- Researchers analyzed brain scans from thousands of kids to learn more about ADHD.
- They found consistent trends in brain volume and function across a diverse population with ADHD.
Researchers have identified markers associated with attention-deficit/hyperactivity disorder (ADHD) in the brain, which could someday be used to help diagnose and monitor the disorder.
A team at Yale University School of Medicine analyzed brain scans from nearly 8,000 children — some of whom had been diagnosed with ADHD, and others who were not. Their findings will be presented at the annual meeting of the Radiological Society of North America next week.
"We found changes in almost all the regions of the brain we investigated," Huang Lin, a co-author of the paper, said in a press release. "The pervasiveness throughout the whole brain was surprising since many prior studies have identified changes in selective regions of the brain."
But ADHD is typically diagnosed based on behavioral patterns that are reported by parents or caregivers, which introduces an element of subjectivity, Lin explained. Since young children may not be able to describe their own symptoms, their answers to diagnostic tests are filtered through the adults in the room.
Brain markers could someday be used as a more objective tool for diagnosing ADHD, the authors concluded.
If the team were to input their findings into a machine learning model, it's possible that the data could help doctors predict or support an ADHD diagnosis —although the new technology shouldn't replace patient-physician interactions, Lin said.
Brains with ADHD had subtle differences from those without
The study group ultimately included 7,805 patients who were 9 or 10 years old when they underwent brain scans for the Adolescent Brain Cognitive Development study, the largest long-term study of brain development and child health in the US. Of that group, nearly 1,800 children had ADHD diagnoses at the time of the study.
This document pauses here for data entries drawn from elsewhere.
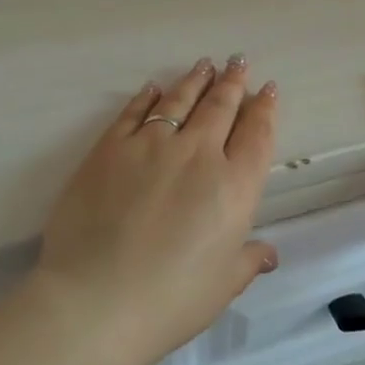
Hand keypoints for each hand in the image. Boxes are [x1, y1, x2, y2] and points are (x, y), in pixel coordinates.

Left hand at [32, 55, 279, 364]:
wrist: (96, 302)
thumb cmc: (171, 300)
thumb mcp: (223, 285)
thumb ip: (247, 260)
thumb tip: (268, 254)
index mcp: (235, 186)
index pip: (257, 135)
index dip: (265, 109)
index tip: (268, 89)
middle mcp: (198, 154)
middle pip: (221, 107)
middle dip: (233, 82)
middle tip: (238, 62)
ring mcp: (151, 146)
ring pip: (180, 101)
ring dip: (195, 81)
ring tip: (204, 65)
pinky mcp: (109, 149)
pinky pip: (133, 113)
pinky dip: (147, 97)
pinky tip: (154, 88)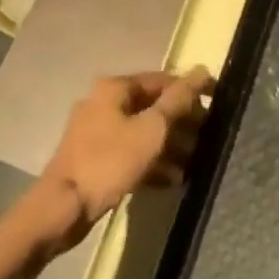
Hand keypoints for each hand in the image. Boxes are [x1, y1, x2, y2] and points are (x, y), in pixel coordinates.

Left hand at [41, 67, 213, 229]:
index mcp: (114, 88)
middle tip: (207, 139)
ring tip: (194, 164)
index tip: (216, 106)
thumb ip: (178, 100)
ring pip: (142, 131)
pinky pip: (130, 151)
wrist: (62, 208)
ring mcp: (96, 131)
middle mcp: (103, 102)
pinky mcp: (94, 158)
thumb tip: (201, 71)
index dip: (192, 91)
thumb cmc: (110, 161)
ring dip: (170, 146)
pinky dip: (151, 162)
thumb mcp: (152, 129)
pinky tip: (172, 180)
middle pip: (153, 106)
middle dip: (182, 123)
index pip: (163, 80)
The kids with ADHD showed unusual connectivity between parts of the brain involved in memory and auditory processing, Lin said, as well as an odd relationship between the brain's default mode network and the dorsal attention network.
The brain's default network is normally engaged for internal processing, like daydreaming or reflecting, while the dorsal attention network is used for focusing on a specific task or input, Lin explained.
In a neurotypical person, the default network takes a backseat when attention is needed, and vice versa. But increased connectivity between the regions — as seen in brains of people with ADHD — could explain patterns of inattention associated with the disorder, the authors said.
Additionally, the researchers noticed a trend of reduced brain volume in kids with ADHD. All of the brain's structures were significantly thinner in cases of ADHD, although the difference was relatively small and wouldn't necessarily stand out on an individual brain scan.
"It's not like Alzheimer's or very severe neurological diseases where you can really see how thin the gray matter gets," Lin said. "We're really talking about subtle changes that might not be visible."
The markers could predict an ADHD diagnosis
Lin said the MRI data used in the study was significant enough that it could be used to help diagnose ADHD — with the support of a physician and a computer algorithm.
Each participant in the study got MRI scans to capture their brain structures and resting-state brain function, as well as diffusion tensor imaging, a technique used to view the brain's white matter. The participants came from 21 child health centers across the country, in an effort to reflect the sociodemographic diversity of the US population.
The team hopes that the data will be fed into a machine learning model, a type of artificial intelligence that could be used to predict ADHD based on a child's brain scan.
"At times when a clinical diagnosis is in doubt, objective brain MRI scans can help to clearly identify affected children," Lin said.